** BEGIN **

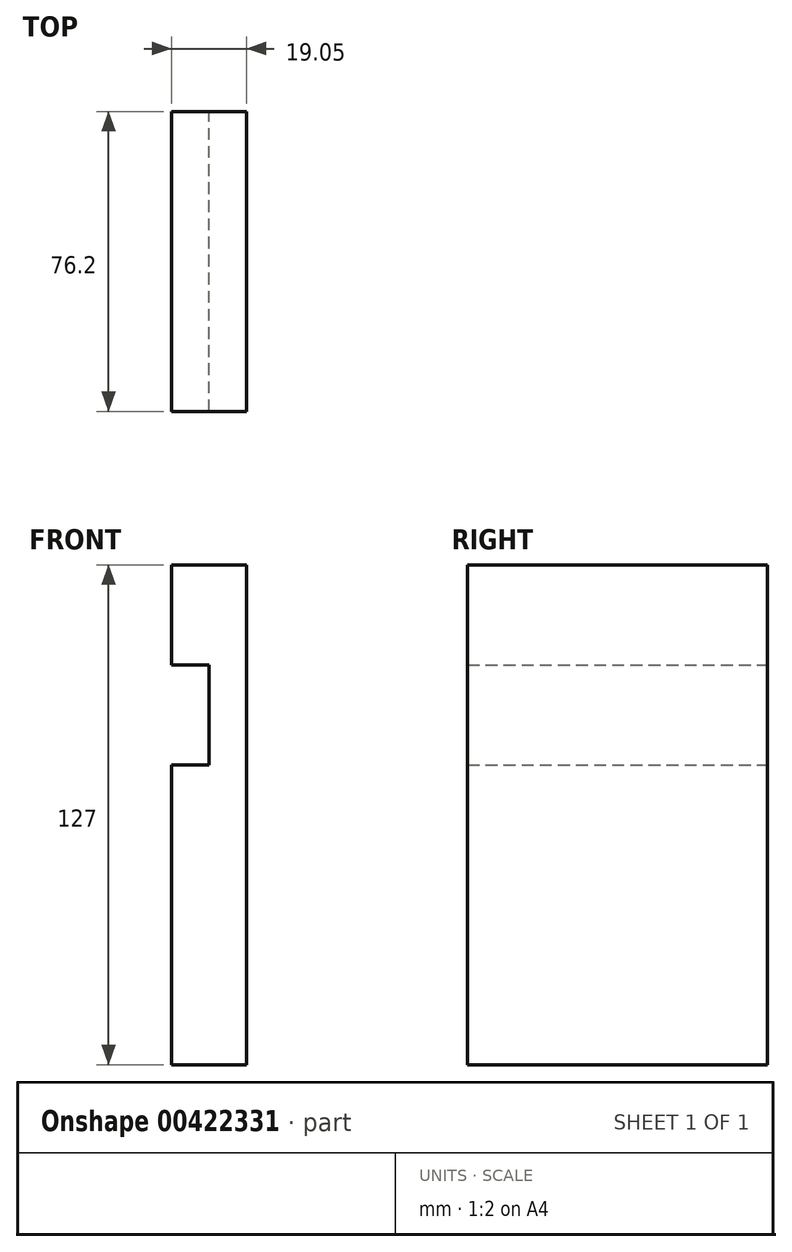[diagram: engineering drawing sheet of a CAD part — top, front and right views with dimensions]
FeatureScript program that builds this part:
annotation { "Feature Type Name" : "Feature", "Feature Type Description" : "" }
export const myFeature = defineFeature(function(context is Context, id is Id, definition is map)
    precondition{}
    {
        {
            var Q0;
            Q0=qCreatedBy(makeId("Front.planeOp"),FACE);
            var sketch = newSketch(context, id + "F0", { "sketchPlane" : qUnion([Q0])});
            skLineSegment(sketch, "E0", {"start": v(28.23, -64.34) * mm, "end": v(28.23, 62.66) * mm});
            skLineSegment(sketch, "E1", {"start": v(28.23, 62.66) * mm, "end": v(9.18, 62.66) * mm});
            skLineSegment(sketch, "E2", {"start": v(9.18, 62.66) * mm, "end": v(9.18, 37.26) * mm});
            skLineSegment(sketch, "E3", {"start": v(9.18, 37.26) * mm, "end": v(18.7, 37.26) * mm});
            skLineSegment(sketch, "E4", {"start": v(18.7, 37.26) * mm, "end": v(18.7, 11.86) * mm});
            skLineSegment(sketch, "E5", {"start": v(18.7, 11.86) * mm, "end": v(9.18, 11.86) * mm});
            skLineSegment(sketch, "E6", {"start": v(28.23, -64.34) * mm, "end": v(9.18, -64.34) * mm});
            skLineSegment(sketch, "E7", {"start": v(9.18, 11.86) * mm, "end": v(9.18, -64.34) * mm});
            skSolve(sketch);
        }
        {
            var Q0;
            Q0 = qSketchRegion(id + "F0", true);
            extrude(context, id + "F1", {"entities" : qUnion([Q0]), "depth" : 76.2 * mm});
        }
    });
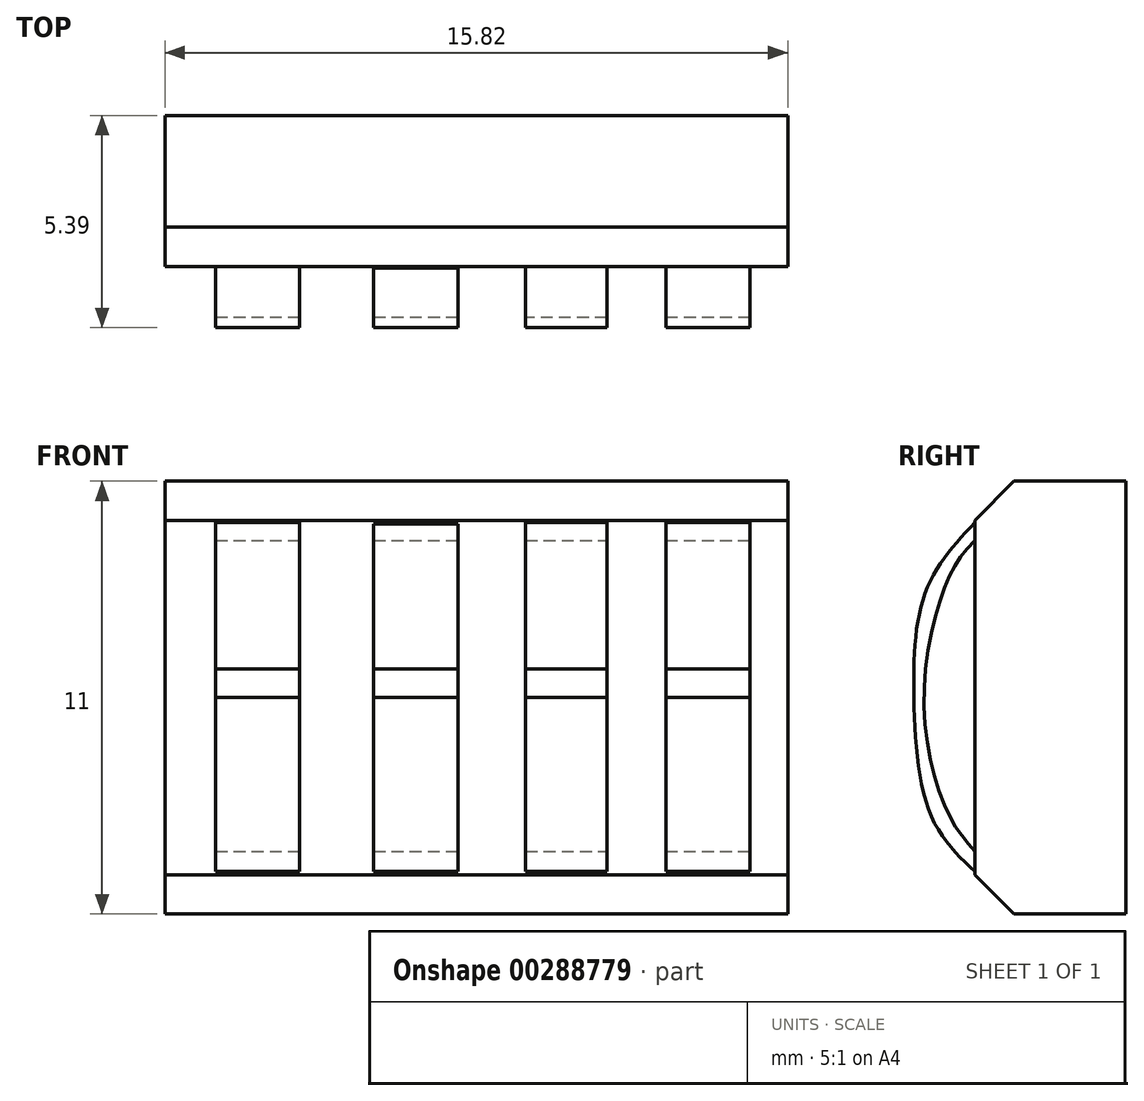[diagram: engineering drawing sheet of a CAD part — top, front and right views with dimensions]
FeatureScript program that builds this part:
annotation { "Feature Type Name" : "Feature", "Feature Type Description" : "" }
export const myFeature = defineFeature(function(context is Context, id is Id, definition is map)
    precondition{}
    {
        {
            var Q0;
            Q0=qCreatedBy(makeId("Front.planeOp"),FACE);
            cPlane(context, id + "F0", {"entities" : qUnion([Q0]), "cplaneType" : CPlaneType.OFFSET, "offset" : 25 * mm, "width" : 150 * mm, "height" : 150 * mm});
        }
        {
            var Q0;
            Q0=qCreatedBy(id+"F0.planeOp",FACE);
            var sketch = newSketch(context, id + "F1", { "sketchPlane" : qUnion([Q0])});
            skLineSegment(sketch, "E0.bottom", {"start": v(7.9, 5.5) * mm, "end": v(-7.9, 5.5) * mm});
            skLineSegment(sketch, "E0.top", {"start": v(7.9, -5.5) * mm, "end": v(-7.91, -5.5) * mm});
            skLineSegment(sketch, "E0.left", {"start": v(7.9, 5.5) * mm, "end": v(7.9, -5.5) * mm});
            skLineSegment(sketch, "E0.right", {"start": v(-7.91, 5.5) * mm, "end": v(-7.91, -5.5) * mm});
            skPoint(sketch, "E0.middle", {"position": v(0, 0) * mm});
            skSolve(sketch);
        }
        {
            var Q0;
            Q0=makeQuery(id+"F1.imprint","IMPRINT",FACE,{"disambiguationData":[TD([[makeQuery(id+"F1.imprint","IMPRINT",EDGE,{"derivedFrom":sQuery(id+"F1.wireOp",EDGE,"E0.bottom")}),1.0]])]});
            extrude(context, id + "F2", {"entities" : qUnion([Q0]), "depth" : 3.84 * mm});
        }
        {
            var Q0;
            Q0=makeQuery(id+"F2.opExtrude","CAP_EDGE",EDGE,{"disambiguationData":[OSD([sQuery(id+"F1.wireOp",EDGE,"E0.bottom")])],"isStart":false});
            chamfer(context, id + "F3", {"entities" : qUnion([Q0]), "width" : 1 * mm, "tangentPropagation" : true});
        }
        {
            var Q0;
            Q0=makeQuery(id+"F2.opExtrude","CAP_EDGE",EDGE,{"disambiguationData":[OSD([sQuery(id+"F1.wireOp",EDGE,"E0.top")])],"isStart":false});
            chamfer(context, id + "F4", {"entities" : qUnion([Q0]), "width" : 1 * mm, "tangentPropagation" : true});
        }
        {
            var Q0;
            Q0=makeQuery(id+"F2.opExtrude","CAP_FACE",FACE,{"disambiguationData":[OSD([sQuery(id+"F1.wireOp",EDGE,"E0.bottom"),sQuery(id+"F1.wireOp",EDGE,"E0.top"),sQuery(id+"F1.wireOp",EDGE,"E0.left"),sQuery(id+"F1.wireOp",EDGE,"E0.right")])],"isStart":false});
            var sketch = newSketch(context, id + "F5", { "sketchPlane" : qUnion([Q0])});
            skLineSegment(sketch, "E1.bottom", {"start": v(-6.63, -4.5) * mm, "end": v(-4.49, -4.5) * mm});
            skLineSegment(sketch, "E1.top", {"start": v(-6.63, 4.5) * mm, "end": v(-4.49, 4.5) * mm});
            skLineSegment(sketch, "E1.left", {"start": v(-6.63, -4.5) * mm, "end": v(-6.63, 4.5) * mm});
            skLineSegment(sketch, "E1.right", {"start": v(-4.49, -4.5) * mm, "end": v(-4.49, 4.5) * mm});
            skLineSegment(sketch, "E2.bottom", {"start": v(-2.61, -4.48) * mm, "end": v(-0.47, -4.48) * mm});
            skLineSegment(sketch, "E2.top", {"start": v(-2.61, 4.4) * mm, "end": v(-0.47, 4.4) * mm});
            skLineSegment(sketch, "E2.left", {"start": v(-2.61, -4.48) * mm, "end": v(-2.61, 4.4) * mm});
            skLineSegment(sketch, "E2.right", {"start": v(-0.47, -4.48) * mm, "end": v(-0.47, 4.4) * mm});
            skLineSegment(sketch, "E3.bottom", {"start": v(1.25, -4.44) * mm, "end": v(3.31, -4.44) * mm});
            skLineSegment(sketch, "E3.top", {"start": v(1.25, 4.45) * mm, "end": v(3.31, 4.45) * mm});
            skLineSegment(sketch, "E3.left", {"start": v(3.31, -4.44) * mm, "end": v(3.31, 4.45) * mm});
            skLineSegment(sketch, "E3.right", {"start": v(1.25, -4.44) * mm, "end": v(1.25, 4.45) * mm});
            skLineSegment(sketch, "E4.bottom", {"start": v(4.81, -4.42) * mm, "end": v(6.95, -4.42) * mm});
            skLineSegment(sketch, "E4.top", {"start": v(4.81, 4.45) * mm, "end": v(6.95, 4.45) * mm});
            skLineSegment(sketch, "E4.left", {"start": v(4.81, -4.42) * mm, "end": v(4.81, 4.45) * mm});
            skLineSegment(sketch, "E4.right", {"start": v(6.95, -4.42) * mm, "end": v(6.95, 4.45) * mm});
            skSolve(sketch);
        }
        {
            var Q0;
            Q0=makeQuery(id+"F5.imprint","IMPRINT",FACE,{"disambiguationData":[TD([[makeQuery(id+"F5.imprint","IMPRINT",EDGE,{"derivedFrom":sQuery(id+"F5.wireOp",EDGE,"E4.bottom")}),1.0]])]});
            var Q1;
            Q1=makeQuery(id+"F5.imprint","IMPRINT",FACE,{"disambiguationData":[TD([[makeQuery(id+"F5.imprint","IMPRINT",EDGE,{"derivedFrom":sQuery(id+"F5.wireOp",EDGE,"E3.bottom")}),1.0]])]});
            var Q2;
            Q2=makeQuery(id+"F5.imprint","IMPRINT",FACE,{"disambiguationData":[TD([[makeQuery(id+"F5.imprint","IMPRINT",EDGE,{"derivedFrom":sQuery(id+"F5.wireOp",EDGE,"E2.bottom")}),1.0]])]});
            var Q3;
            Q3=makeQuery(id+"F5.imprint","IMPRINT",FACE,{"disambiguationData":[TD([[makeQuery(id+"F5.imprint","IMPRINT",EDGE,{"derivedFrom":sQuery(id+"F5.wireOp",EDGE,"E1.bottom")}),1.0]])]});
            extrude(context, id + "F6", {"entities" : qUnion([Q0, Q1, Q2, Q3]), "depth" : 1.55 * mm});
        }
        {
            var Q0;
            Q0=makeQuery(id+"F6.opExtrude","SWEPT_FACE",FACE,{"disambiguationData":[OSD([sQuery(id+"F5.wireOp",EDGE,"E4.right")])]});
            var sketch = newSketch(context, id + "F7", { "sketchPlane" : qUnion([Q0])});
            skLineSegment(sketch, "E5", {"start": v(-30.4, -4.42) * mm, "end": v(-30.4, 4.45) * mm});
            skLineSegment(sketch, "E6", {"start": v(-30.4, 4.45) * mm, "end": v(-30.4, -4.42) * mm});
            skFitSpline(sketch, "E7", {"points": [v(-28.84, -4.42) * mm, v(-29.94, -3.02) * mm, v(-30.4, 0) * mm, v(-30.05, 2.78) * mm, v(-28.84, 4.45) * mm], "startDerivative": vector(-5.81, 5.51) * mm, "endDerivative": vector(6.09, 6.52) * mm});
            skLineSegment(sketch, "E8", {"start": v(-28.84, -4.42) * mm, "end": v(-28.84, -3.9) * mm});
            skLineSegment(sketch, "E9", {"start": v(-28.84, -3.9) * mm, "end": v(-28.84, 3.99) * mm});
            skLineSegment(sketch, "E10", {"start": v(-28.84, 3.99) * mm, "end": v(-28.84, 4.45) * mm});
            skFitSpline(sketch, "E11", {"points": [v(-28.84, -3.9) * mm, v(-29.55, -2.86) * mm, v(-30.13, 0) * mm, v(-29.55, 2.93) * mm, v(-28.84, 3.99) * mm], "startDerivative": vector(-3.86, 4.47) * mm, "endDerivative": vector(4.8, 4.87) * mm});
            skLineSegment(sketch, "E12", {"start": v(-28.84, -4.42) * mm, "end": v(-30.4, -4.42) * mm});
            skLineSegment(sketch, "E13", {"start": v(-30.4, 0) * mm, "end": v(-30.4, -4.42) * mm});
            skLineSegment(sketch, "E14", {"start": v(-30.4, 0) * mm, "end": v(-30.4, 4.45) * mm});
            skLineSegment(sketch, "E15", {"start": v(-28.84, 4.45) * mm, "end": v(-30.4, 4.45) * mm});
            skLineSegment(sketch, "E16", {"start": v(-30.4, 4.45) * mm, "end": v(-30.4, 4.78) * mm});
            skLineSegment(sketch, "E17", {"start": v(-30.4, 4.78) * mm, "end": v(-28.84, 4.45) * mm});
            skLineSegment(sketch, "E18", {"start": v(-30.4, 4.78) * mm, "end": v(-28.84, 4.7) * mm});
            skLineSegment(sketch, "E19", {"start": v(-28.84, 4.7) * mm, "end": v(-28.84, 4.45) * mm});
            skLineSegment(sketch, "E20", {"start": v(-30.4, -4.42) * mm, "end": v(-30.4, -4.57) * mm});
            skLineSegment(sketch, "E21", {"start": v(-30.4, -4.57) * mm, "end": v(-28.84, -4.7) * mm});
            skLineSegment(sketch, "E22", {"start": v(-28.84, -4.7) * mm, "end": v(-28.84, -4.42) * mm});
            skSolve(sketch);
        }
        {
            var Q0;
            {var subQ0=sQuery(id+"F7.wireOp",EDGE,"E14");var subQ1=sQuery(id+"F7.wireOp",EDGE,"E7");var subQ3=makeQuery(id+"F7.imprint","INTERSECT",VERTEX,{"derivedFrom":[subQ1,subQ0]});Q0=makeQuery(id+"F7.imprint","IMPRINT",FACE,{"disambiguationData":[TD([[makeQuery(id+"F7.imprint","IMPRINT",EDGE,{"disambiguationData":[TD([[subQ3,1.0]])],"derivedFrom":subQ1}),-1.0]])]});}
            var Q1;
            {var subQ0=sQuery(id+"F7.wireOp",EDGE,"E15");Q1=makeQuery(id+"F7.imprint","IMPRINT",FACE,{"disambiguationData":[TD([[makeQuery(id+"F7.imprint","IMPRINT",EDGE,{"derivedFrom":subQ0}),-1.0]])]});}
            var Q2;
            Q2=makeQuery(id+"F7.imprint","IMPRINT",FACE,{"disambiguationData":[TD([[makeQuery(id+"F7.imprint","IMPRINT",EDGE,{"derivedFrom":sQuery(id+"F7.wireOp",EDGE,"E11")}),-1.0]])]});
            var Q3;
            {var subQ0=sQuery(id+"F7.wireOp",EDGE,"E12");Q3=makeQuery(id+"F7.imprint","IMPRINT",FACE,{"disambiguationData":[TD([[makeQuery(id+"F7.imprint","IMPRINT",EDGE,{"derivedFrom":subQ0}),1.0]])]});}
            var Q4;
            Q4=makeQuery(id+"F7.imprint","IMPRINT",FACE,{"disambiguationData":[TD([[makeQuery(id+"F7.imprint","IMPRINT",EDGE,{"derivedFrom":sQuery(id+"F7.wireOp",EDGE,"E15")}),1.0]])]});
            var Q5;
            Q5=makeQuery(id+"F7.imprint","IMPRINT",FACE,{"disambiguationData":[TD([[makeQuery(id+"F7.imprint","IMPRINT",EDGE,{"derivedFrom":sQuery(id+"F7.wireOp",EDGE,"E17")}),1.0]])]});
            var Q6;
            Q6=makeQuery(id+"F7.imprint","IMPRINT",FACE,{"disambiguationData":[TD([[makeQuery(id+"F7.imprint","IMPRINT",EDGE,{"derivedFrom":sQuery(id+"F7.wireOp",EDGE,"E12")}),-1.0]])]});
            extrude(context, id + "F8", {"entities" : qUnion([Q0, Q1, Q2, Q3, Q4, Q5, Q6]), "operationType" : NewBodyOperationType.REMOVE, "oppositeDirection" : true, "depth" : 25 * mm});
        }
    });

** END **

* TASK REQUIREMENTS *
Please go through the records and copy out every line that contains the word "chamfer".

* TASK RESPONSE *
            chamfer(context, id + "F3", {"entities" : qUnion([Q0]), "width" : 1 * mm, "tangentPropagation" : true});
            chamfer(context, id + "F4", {"entities" : qUnion([Q0]), "width" : 1 * mm, "tangentPropagation" : true});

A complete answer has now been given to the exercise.